Keyword Scanning is a simple, relatively effective and user-friendly method of document classification. It is based on a set of very specific words, matched literally in the text. Dictionaries used for scanning include words inappropriate in communication, code words for confidential projects, products, or processes, and other words that can raise the suspicion independently of the context of their use. Matching can be performed by a single-pass matcher based on a setwise string matching algorithm.

As anybody familiar with Google can attest, the signal-to-noise ratio of keyword searches varies from good to unacceptable, depending on the uniqueness of the keywords themselves and the exactness of the mapping between the keywords and concepts they are supposed to capture.

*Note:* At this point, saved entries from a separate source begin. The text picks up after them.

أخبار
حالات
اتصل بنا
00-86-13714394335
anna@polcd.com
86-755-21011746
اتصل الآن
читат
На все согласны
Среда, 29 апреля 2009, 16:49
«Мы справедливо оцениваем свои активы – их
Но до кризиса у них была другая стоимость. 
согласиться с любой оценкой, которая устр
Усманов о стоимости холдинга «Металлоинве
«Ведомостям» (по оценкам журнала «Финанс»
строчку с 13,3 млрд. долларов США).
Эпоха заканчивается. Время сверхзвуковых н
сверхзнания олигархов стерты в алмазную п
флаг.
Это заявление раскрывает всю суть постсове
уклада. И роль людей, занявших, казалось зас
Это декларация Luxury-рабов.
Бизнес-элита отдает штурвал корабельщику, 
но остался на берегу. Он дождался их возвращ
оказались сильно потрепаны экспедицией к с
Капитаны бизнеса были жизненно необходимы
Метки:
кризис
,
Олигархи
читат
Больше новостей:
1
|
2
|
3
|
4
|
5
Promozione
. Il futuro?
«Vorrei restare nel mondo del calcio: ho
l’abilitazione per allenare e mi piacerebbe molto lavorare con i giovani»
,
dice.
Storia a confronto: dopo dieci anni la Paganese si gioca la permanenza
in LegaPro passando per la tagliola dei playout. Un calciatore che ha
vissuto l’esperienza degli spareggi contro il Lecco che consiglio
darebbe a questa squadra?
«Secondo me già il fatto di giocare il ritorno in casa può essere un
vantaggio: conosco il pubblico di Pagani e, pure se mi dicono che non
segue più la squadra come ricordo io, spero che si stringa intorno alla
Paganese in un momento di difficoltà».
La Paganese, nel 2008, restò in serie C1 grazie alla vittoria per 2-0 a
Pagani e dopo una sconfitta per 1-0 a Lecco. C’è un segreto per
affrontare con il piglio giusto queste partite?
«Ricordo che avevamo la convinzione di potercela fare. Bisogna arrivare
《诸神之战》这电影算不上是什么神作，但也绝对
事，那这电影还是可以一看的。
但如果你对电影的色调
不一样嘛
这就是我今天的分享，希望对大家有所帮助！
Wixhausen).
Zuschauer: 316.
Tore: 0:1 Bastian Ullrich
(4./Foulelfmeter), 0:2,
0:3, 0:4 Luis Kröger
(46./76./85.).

Digital Fingerprinting (DF) is a technique designed to pinpoint the exact replica of a certain document or data file with the rate of false positives approaching zero. The methods used are calculations of message digests by a secure hash algorithm (SHA-1 and MD5 are popular choices). Websense uses PreciseID (a sliding hash algorithm that is a variation on the DF technique – which is more robust than DF for unstructured data, but still requires frequent update of the signature and is unsuitable for protecting information in very large customer databases due to the amount of computation required and the need to access customer data and store the signatures which creates an additional data security vulnerability.
Here is an example of a Fidelis XPS Smart Identity Profile that illustrates the simplicity and power of XPS.

# MCP3.0 Profile
# name: InsurancePolicyHolders
# comments: Policy Holders
# threshold: 0
pattern:    MemoNo    P[A-Z][A-Z]
pattern:    BusinessUnitName    PZUInternational
pattern:    ControlNo    d{9}
pattern:    PolicyNo    4d{7}
use:    DateOfPolicy(PolicyNo,Date,Name,Phone,e_mail):Medium
use:    Medication(PolicyNo,Drug_Name,Name,Phone):Medium
use:    NamePhonePolicyNo(BusinessUnitName,PolicyNo,Name,Phone):Medium
------------------------------
prob: DateOfPolicy 0.200 0.200 0.200 0.200 0.200
prob: Medication 0.201 0.398 0.201 0.201
prob: NamePhonePolicyNo 0.000 0.333 0.333 0.333

As you can see in the above example – Smart Identity Profiling uses tuples of data fields – for example, the DateOfPolicy tuple which contains 5 fields – PolicyNo,Date,Name,Phone and e_mail address. Although the probability of not detecting a single field might be fairly high, the probability of not detecting a given tuple of 5 fields is the multiple of 5 probabilities – for example if the miss probability of a single field is 70% then the probability of missing the entire tuple is only 16.8%.
SIP (Smart Identity Profiling) is used successfully in Fidelis XPS appliances at gigabit deployments at large insurance companies like PBGC and telecommunication service providers like 013 and Netia.